• **REQUIREMENT**
Transcribe every line of text in the records below without alteration, omitting the picture markers from your answer.

____ RECORDS PROVIDED

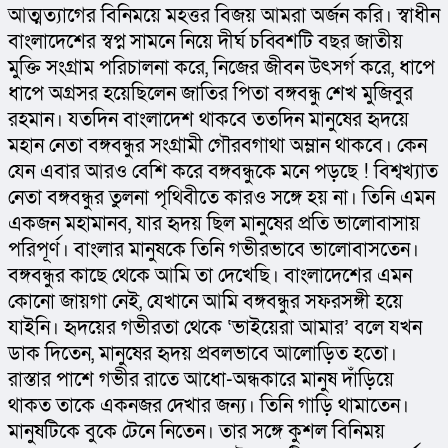
আত্মত্যাগের বিনিময়ে মহত্তর বিজয় আমরা অর্জন করি। স্বাধীন 
বাংলাদেশের স্বপ্ন সামনে নিয়ে দীর্ঘ চব্বিশটি বছর জাতীয় 
মুক্তি সংগ্রাম পরিচালনা করে, নিজের জীবন উৎসর্গ করে, ধাপে 
ধাপে অগ্রসর হয়েছিলেন জাতির পিতা বঙ্গবন্ধু শেখ মুজিবুর 
রহমান। যতদিন বাংলাদেশ থাকবে ততদিন মানুষের হৃদয়ে 
মহান নেতা বঙ্গবন্ধুর সংগ্রামী গৌরবগাথা অম্লান থাকবে। কেন 
যেন এবার আরও বেশি করে বঙ্গবন্ধুকে মনে পড়ছে ! বিশ্বখ্যাত 
নেতা বঙ্গবন্ধুর তুলনা পৃথিবীতে কারও সঙ্গে হয় না। তিনি এমন 
একজন মহামানব, যার হৃদয় ছিল মানুষের প্রতি ভালোবাসায় 
পরিপূর্ণ। বাংলার মানুষকে তিনি গভীরভাবে ভালোবাসতেন। 
বঙ্গবন্ধুর কাছে থেকে আমি তা দেখেছি। বাংলাদেশের এমন 
কোনো জায়গা নেই, যেখানে আমি বঙ্গবন্ধুর সফরসঙ্গী হয়ে 
যাইনি। হৃদয়ের গভীরতা থেকে ‘ভাইয়েরা আমার’ বলে যখন 
ডাক দিতেন, মানুষের হৃদয় প্রবলভাবে আলোড়িত হতো। 
রাস্তার পাশে গভীর রাতে আধো-অন্ধকারে মানুষ দাঁড়িয়ে 
থাকত তাকে একনজর দেখার জন্য। তিনি গাড়ি থামাতেন। 
মানুষটিকে বুকে টেনে নিতেন। তার সঙ্গে কুশল বিনিময় 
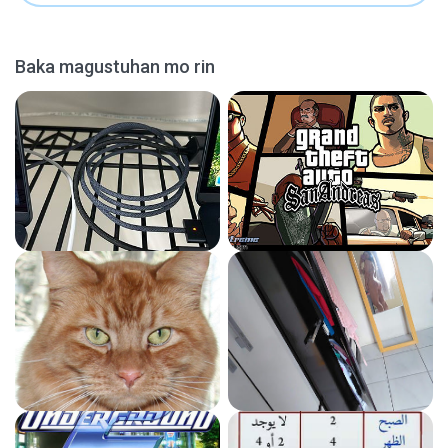
Baka magustuhan mo rin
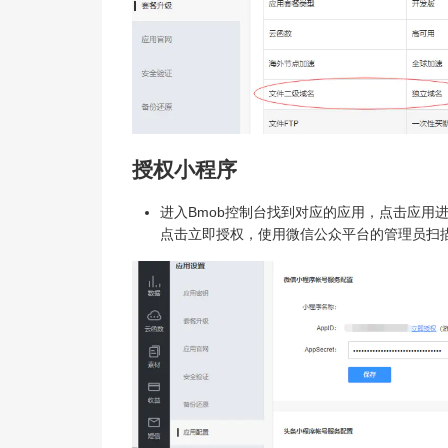
授权小程序
进入Bmob控制台找到对应的应用，点击应用
点击立即授权，使用微信公众平台的管理员扫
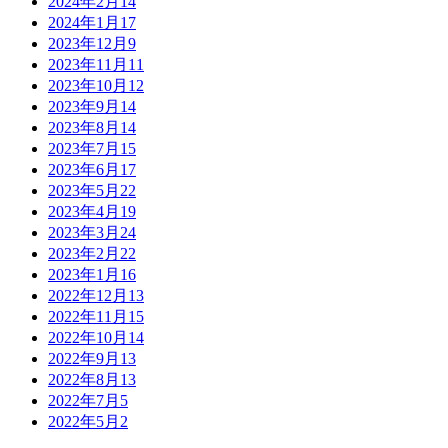
2024年2月
14
2024年1月
17
2023年12月
9
2023年11月
11
2023年10月
12
2023年9月
14
2023年8月
14
2023年7月
15
2023年6月
17
2023年5月
22
2023年4月
19
2023年3月
24
2023年2月
22
2023年1月
16
2022年12月
13
2022年11月
15
2022年10月
14
2022年9月
13
2022年8月
13
2022年7月
5
2022年5月
2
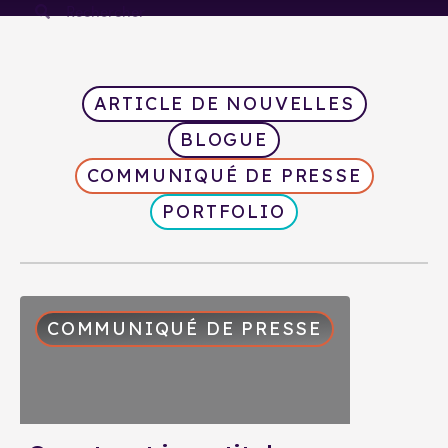
ARTICLE DE NOUVELLES
BLOGUE
COMMUNIQUÉ DE PRESSE
PORTFOLIO
COMMUNIQUÉ DE PRESSE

________

• **RESULT FOR THIS TASK**
আত্মত্যাগের বিনিময়ে মহত্তর বিজয় আমরা অর্জন করি। স্বাধীন 
বাংলাদেশের স্বপ্ন সামনে নিয়ে দীর্ঘ চব্বিশটি বছর জাতীয় 
মুক্তি সংগ্রাম পরিচালনা করে, নিজের জীবন উৎসর্গ করে, ধাপে 
ধাপে অগ্রসর হয়েছিলেন জাতির পিতা বঙ্গবন্ধু শেখ মুজিবুর 
রহমান। যতদিন বাংলাদেশ থাকবে ততদিন মানুষের হৃদয়ে 
মহান নেতা বঙ্গবন্ধুর সংগ্রামী গৌরবগাথা অম্লান থাকবে। কেন 
যেন এবার আরও বেশি করে বঙ্গবন্ধুকে মনে পড়ছে ! বিশ্বখ্যাত 
নেতা বঙ্গবন্ধুর তুলনা পৃথিবীতে কারও সঙ্গে হয় না। তিনি এমন 
একজন মহামানব, যার হৃদয় ছিল মানুষের প্রতি ভালোবাসায় 
পরিপূর্ণ। বাংলার মানুষকে তিনি গভীরভাবে ভালোবাসতেন। 
বঙ্গবন্ধুর কাছে থেকে আমি তা দেখেছি। বাংলাদেশের এমন 
কোনো জায়গা নেই, যেখানে আমি বঙ্গবন্ধুর সফরসঙ্গী হয়ে 
যাইনি। হৃদয়ের গভীরতা থেকে ‘ভাইয়েরা আমার’ বলে যখন 
ডাক দিতেন, মানুষের হৃদয় প্রবলভাবে আলোড়িত হতো। 
রাস্তার পাশে গভীর রাতে আধো-অন্ধকারে মানুষ দাঁড়িয়ে 
থাকত তাকে একনজর দেখার জন্য। তিনি গাড়ি থামাতেন। 
মানুষটিকে বুকে টেনে নিতেন। তার সঙ্গে কুশল বিনিময় 
Baka magustuhan mo rin
授权小程序
进入Bmob控制台找到对应的应用，点击应用
点击立即授权，使用微信公众平台的管理员扫
2024年2月
14
2024年1月
17
2023年12月
9
2023年11月
11
2023年10月
12
2023年9月
14
2023年8月
14
2023年7月
15
2023年6月
17
2023年5月
22
2023年4月
19
2023年3月
24
2023年2月
22
2023年1月
16
2022年12月
13
2022年11月
15
2022年10月
14
2022年9月
13
2022年8月
13
2022年7月
5
2022年5月
2
ARTICLE DE NOUVELLES
BLOGUE
COMMUNIQUÉ DE PRESSE
PORTFOLIO
COMMUNIQUÉ DE PRESSE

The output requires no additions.